Can Health Reform Save Money?*
Wednesday, July 29, 2009
by Andrew J. Rettenmaier and Thomas R. Saving
Health care spending per person varies widely across the country, but greater spending does not appear to produce better quality. A natural inference is that some areas of the country are less efficient in the use of health care resources.
Thus, it is argued that health spending could be cut substantially if the high-spending areas practiced medicine in the same way as the low-spending areas. Office of Management and Budget Director Peter Orszag, for example, argues that health care spending for the country as a whole could be reduced by $700 billion a year. But how can these savings be realized?
Medicare Spending Variation. A number of studies have found that Medicare spending varies substantially from one state, county or hospital region to another. For example:
- In 2004, average Medicare spending in Louisiana (the highest spending state) was $8,659 while spending in South Dakota (the lowest spending state) was $5,640, almost 35 percent less.
- Taken as a group, Louisiana, Maryland, New Jersey, Florida and Texas averaged more than $8,200 in 2004, or about $800 above the national average for Medicare spending.
- By contrast, South Dakota, Montana, New Mexico, Hawaii and Idaho all spent less than $5,800 - about 40 percent less than the states at the top of the distribution.
- Overall, if every state were as "efficient" as the fifth lowest spending state, Medicare spend-ing could be reduced by about 25 percent.
These numbers appear to confirm Orszag's claim without answering the question of how we could dramatically change the practice of medicine in 45 states. However, before concluding that there are large potential savings, there are two important factors that need to be considered.
Spending on Other Patient Groups by State. News stories often imply that doctors in high-spending Medicare states are practicing medicine in a way different from doctors in low-spending states. One is left to infer that this must also be true for Medicaid patients and private patients as well. But this inference is not entirely true.
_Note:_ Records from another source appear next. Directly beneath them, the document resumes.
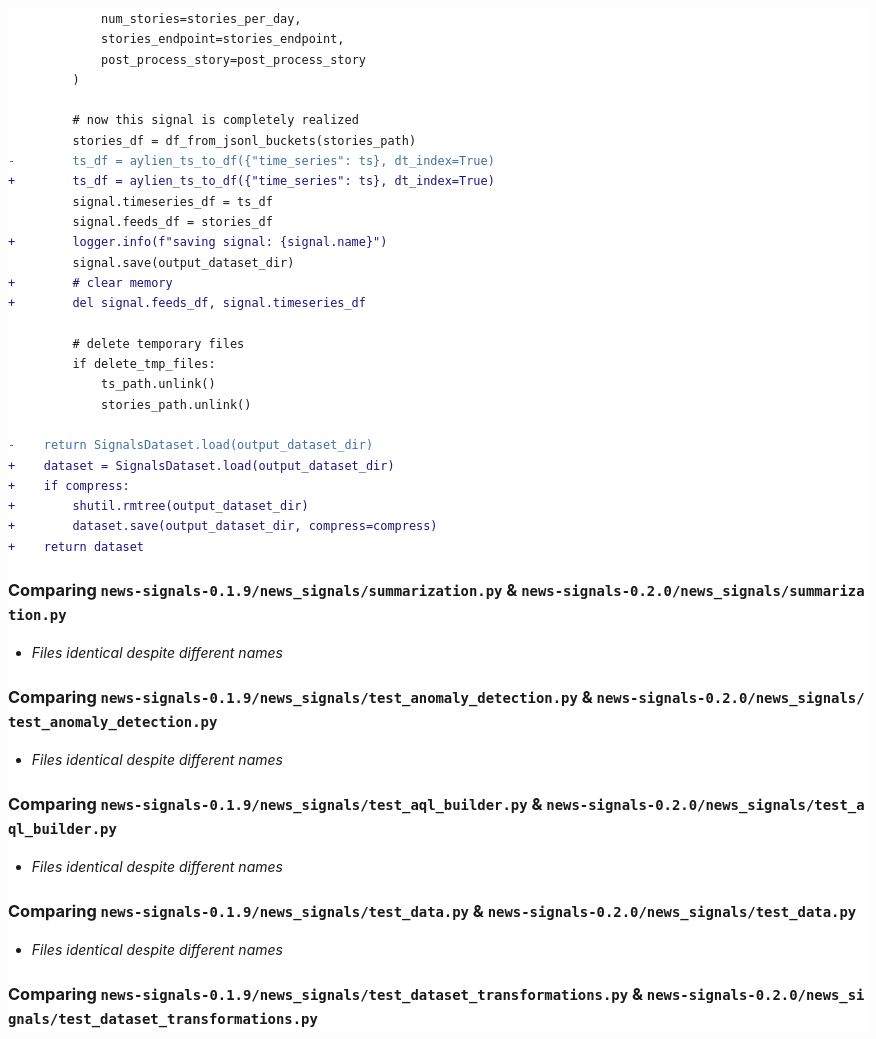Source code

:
 ```diff
             num_stories=stories_per_day,
             stories_endpoint=stories_endpoint,
             post_process_story=post_process_story
         )
 
         # now this signal is completely realized
         stories_df = df_from_jsonl_buckets(stories_path)
-        ts_df = aylien_ts_to_df({"time_series": ts}, dt_index=True)        
+        ts_df = aylien_ts_to_df({"time_series": ts}, dt_index=True)
         signal.timeseries_df = ts_df
         signal.feeds_df = stories_df
+        logger.info(f"saving signal: {signal.name}")
         signal.save(output_dataset_dir)
+        # clear memory
+        del signal.feeds_df, signal.timeseries_df
 
         # delete temporary files
         if delete_tmp_files:
             ts_path.unlink()
             stories_path.unlink()
 
-    return SignalsDataset.load(output_dataset_dir)
+    dataset = SignalsDataset.load(output_dataset_dir)
+    if compress:
+        shutil.rmtree(output_dataset_dir)
+        dataset.save(output_dataset_dir, compress=compress)
+    return dataset
```

### Comparing `news-signals-0.1.9/news_signals/summarization.py` & `news-signals-0.2.0/news_signals/summarization.py`

 * *Files identical despite different names*

### Comparing `news-signals-0.1.9/news_signals/test_anomaly_detection.py` & `news-signals-0.2.0/news_signals/test_anomaly_detection.py`

 * *Files identical despite different names*

### Comparing `news-signals-0.1.9/news_signals/test_aql_builder.py` & `news-signals-0.2.0/news_signals/test_aql_builder.py`

 * *Files identical despite different names*

### Comparing `news-signals-0.1.9/news_signals/test_data.py` & `news-signals-0.2.0/news_signals/test_data.py`

 * *Files identical despite different names*

### Comparing `news-signals-0.1.9/news_signals/test_dataset_transformations.py` & `news-signals-0.2.0/news_signals/test_dataset_transformations.py`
For example, although Louisiana is the highest spending Medicare state and South Dakota is the lowest, average per capita health care spending for the whole population is actually lower in Louisiana ($5,040) than it is in South Dakota ($5,327). This is not an isolated case:
- Although Texas is fifth highest in Medicare spending per capita, it is 43rd in per capita spending for the state's entire population.
- California is 11th in Medicare spending, but 42nd overall.
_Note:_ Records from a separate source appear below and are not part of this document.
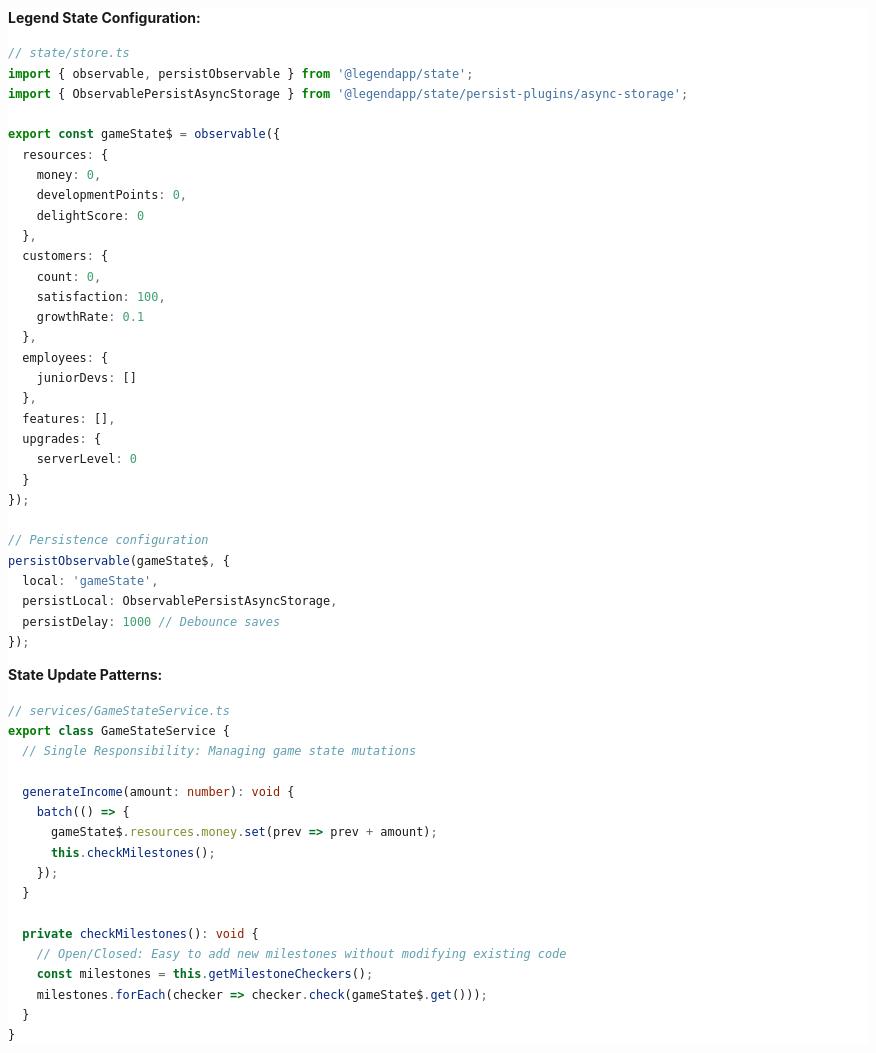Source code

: **Legend State Configuration:**
```typescript
// state/store.ts
import { observable, persistObservable } from '@legendapp/state';
import { ObservablePersistAsyncStorage } from '@legendapp/state/persist-plugins/async-storage';

export const gameState$ = observable({
  resources: {
    money: 0,
    developmentPoints: 0,
    delightScore: 0
  },
  customers: {
    count: 0,
    satisfaction: 100,
    growthRate: 0.1
  },
  employees: {
    juniorDevs: []
  },
  features: [],
  upgrades: {
    serverLevel: 0
  }
});

// Persistence configuration
persistObservable(gameState$, {
  local: 'gameState',
  persistLocal: ObservablePersistAsyncStorage,
  persistDelay: 1000 // Debounce saves
});
```

**State Update Patterns:**
```typescript
// services/GameStateService.ts
export class GameStateService {
  // Single Responsibility: Managing game state mutations
  
  generateIncome(amount: number): void {
    batch(() => {
      gameState$.resources.money.set(prev => prev + amount);
      this.checkMilestones();
    });
  }
  
  private checkMilestones(): void {
    // Open/Closed: Easy to add new milestones without modifying existing code
    const milestones = this.getMilestoneCheckers();
    milestones.forEach(checker => checker.check(gameState$.get()));
  }
}
```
- North Dakota is 43rd for Medicare, but 11th overall.
It appears that high Medicare spending is often associated with lower spending on the non-Medicare/Medicaid population and vice-versa. This observation is consistent with cost shifting between public and private payers, although there may be other explanations as well.
Adjusting for State Characteristics. Differences in state characteristics, including demographics, income, health status and the peculiarities of state health care markets, must also be considered. For example:
- Spending typically is higher the poorer the population's health, the older their age and the higher their income.
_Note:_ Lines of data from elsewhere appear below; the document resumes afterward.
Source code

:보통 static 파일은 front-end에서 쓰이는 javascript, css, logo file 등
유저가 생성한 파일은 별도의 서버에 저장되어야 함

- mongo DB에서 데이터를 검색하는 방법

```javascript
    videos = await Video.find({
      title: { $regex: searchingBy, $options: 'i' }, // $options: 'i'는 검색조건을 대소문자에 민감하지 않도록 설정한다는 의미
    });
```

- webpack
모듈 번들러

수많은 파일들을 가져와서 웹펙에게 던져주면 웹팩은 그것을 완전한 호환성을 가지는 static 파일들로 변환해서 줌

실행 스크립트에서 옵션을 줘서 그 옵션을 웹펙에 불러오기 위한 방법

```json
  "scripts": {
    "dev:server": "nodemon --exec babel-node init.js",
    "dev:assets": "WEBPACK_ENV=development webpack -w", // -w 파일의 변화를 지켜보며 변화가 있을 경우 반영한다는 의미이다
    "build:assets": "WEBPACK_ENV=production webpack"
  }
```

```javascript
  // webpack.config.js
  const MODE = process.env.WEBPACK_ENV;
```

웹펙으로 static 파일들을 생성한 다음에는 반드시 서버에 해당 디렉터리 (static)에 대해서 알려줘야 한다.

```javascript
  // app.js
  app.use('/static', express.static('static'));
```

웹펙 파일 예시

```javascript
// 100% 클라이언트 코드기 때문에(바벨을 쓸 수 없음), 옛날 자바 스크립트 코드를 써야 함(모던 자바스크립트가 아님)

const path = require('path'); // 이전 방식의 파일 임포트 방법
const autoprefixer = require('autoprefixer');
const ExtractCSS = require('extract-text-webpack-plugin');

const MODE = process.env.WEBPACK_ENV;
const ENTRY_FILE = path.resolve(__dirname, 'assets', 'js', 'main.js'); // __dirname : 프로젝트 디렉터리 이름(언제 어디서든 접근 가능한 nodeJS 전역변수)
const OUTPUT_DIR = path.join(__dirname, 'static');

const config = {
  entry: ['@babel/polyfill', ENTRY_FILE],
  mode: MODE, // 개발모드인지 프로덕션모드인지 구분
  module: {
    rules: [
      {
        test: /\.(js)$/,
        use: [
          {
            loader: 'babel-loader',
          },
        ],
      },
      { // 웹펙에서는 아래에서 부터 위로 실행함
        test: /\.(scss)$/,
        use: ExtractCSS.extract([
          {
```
- Higher income maintenance payments are also associated with higher Medicare spending and population-wide spending.
- Higher uninsured rates are associated with higher Medicare spending but, as expected, lower health care spending by the non-Medicare/Medicaid population.
So in order to estimate potential savings, we must adjust for these factors. [See Figure I.]
Measuring Potential Savings. After adjusting for differences in state characteristics, we can re-examine the original premise. Suppose that we could induce doctors everywhere to practice medicine the same way it is practiced in the fifth lowest spending state. Based on the experience over a 14-year period, the potential savings across all populations is only about 5 percent! [See Figure II.]
Of course, changing the practice of medicine in 45 states would entail administrative costs. Patients could potentially be harmed in the process. As practical matter there are probably no savings to be had at all.
Implications for a "Public Plan." A health reform proposed by President Obama and being considered by Congress would erect a system parallel to our employer-based private health insurance system, called an "exchange." Within the exchange, people would have choices of health plans, and a highly contentious issue is whether one of the choices should be a public plan (for example, Medicare for nonseniors and the nondisabled).
Our results show that the greatest persistence in this spending variation over time is in Medicare and that the potential savings are greatest in the Medicare sector. Spending variation in the private (non-Medicare/Medicaid) sector is less persistent. This suggests that an expansion of a Medicare-type program could make the problem of "waste" worse, not better.
Andrew J. Rettenmaier and Thomas R. Saving are executive associate director and director, respectively, of the Private Enterprise Research Center at Texas A&M University and senior fellows with the National Center for Policy Analysis.
* See Andrew J. Rettenmaier and Thomas R. Saving, "Perspectives on Geographic Variation in Health Care Spending," NCPA Technical Report, June 2009, for a discussion of the data and findings reported here.